Pets Supplies Plus and the school were notified because the wind speed and direction at time could have sent a cloud of leaking gas in that direction, Lucas said.

“They were not able to transfer any of the product because of the way it was lying and the way the valve system worked,” Lucas said. “Instead, they uprighted it full of product.”

That happened at noon, and traffic was reopened by 12:10 p.m.

Only a small amount of the estimated 8,000 gallons of anhydrous ammonia escaped when workers hooked hoses to tanker fittings as they attempted to transfer the gas, Lucas said.

No one was hurt during the cleanup.

Police blocked all Tipton Street, Agrico Lane north of Tipton and Meadowbrook Drive as a safety precaution.

That’s one of the city’s busiest intersections, with traffic flowing from Walmart and Home Depot parking lots onto those streets.

The truck driver, Donnell Mathena, 30, Freetown, was unharmed except for what Abbott described as a minor cut.

Mathena, an employee with Tampico-based Wischmeier Trucking, said he was unsure what happened.

“I was turning, and it just flipped over,” he said at the scene.

Mathena was turning from westbound Tipton Street north onto Agrico Lane when the mishap occurred.

A witness reported to police seeing the tanker shake before it rolled over, Abbott said.

“The gas inside may have sloshed and tipped it over during the turn,” Abbott said.
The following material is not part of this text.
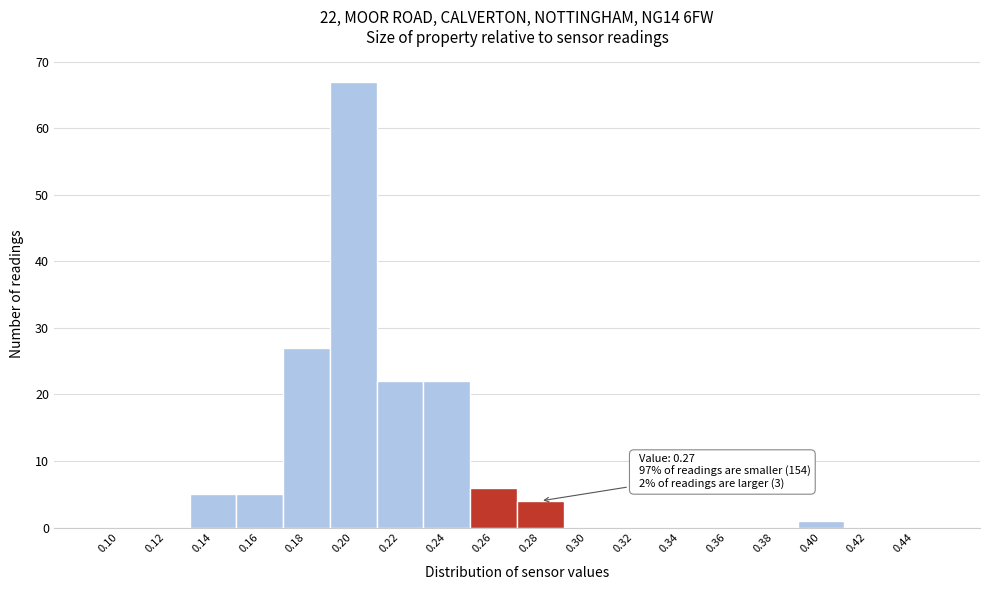

Over which range of the x-axis is the bar tallest?

0.19 to 0.21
Under pressure in the tanker, anhydrous ammonia is a liquid. It vaporizes once it escapes that pressure and hits the air.

Anhydrous ammonia is used in making one product at The Andersons Seymour plant, a corn starter fertilizer, according to Debbie Crow of its corporate communications office in Ohio.

“Last year, we had 44 tankers come in with that product,” Crow said. That equals 875 tons of anhydrous ammonia.

“(That fertilizer is) made year-round, so the shipments (of anhydrous ammonia) are brought in pretty much throughout the year,” she said. “When we make this product, in the mixing process (the anhydrous ammonia) is converted from a hazardous to nonhazardous product.”

Mathena said the anhydrous ammonia in the rolled tanker was hauled in from Frankfort, in north-central Indiana.

The wrecked tanker was towed to The Andersons.

The situation could have been much worse had the tanker ripped apart as it rolled over, Lucas said.

“If you’re very close to it and it’s not diluted, it could kill you,” Lucas said. “We were very fortunate. The workers from 31 Wrecker and Wischmeier Trucking did a good job and everything stayed together.”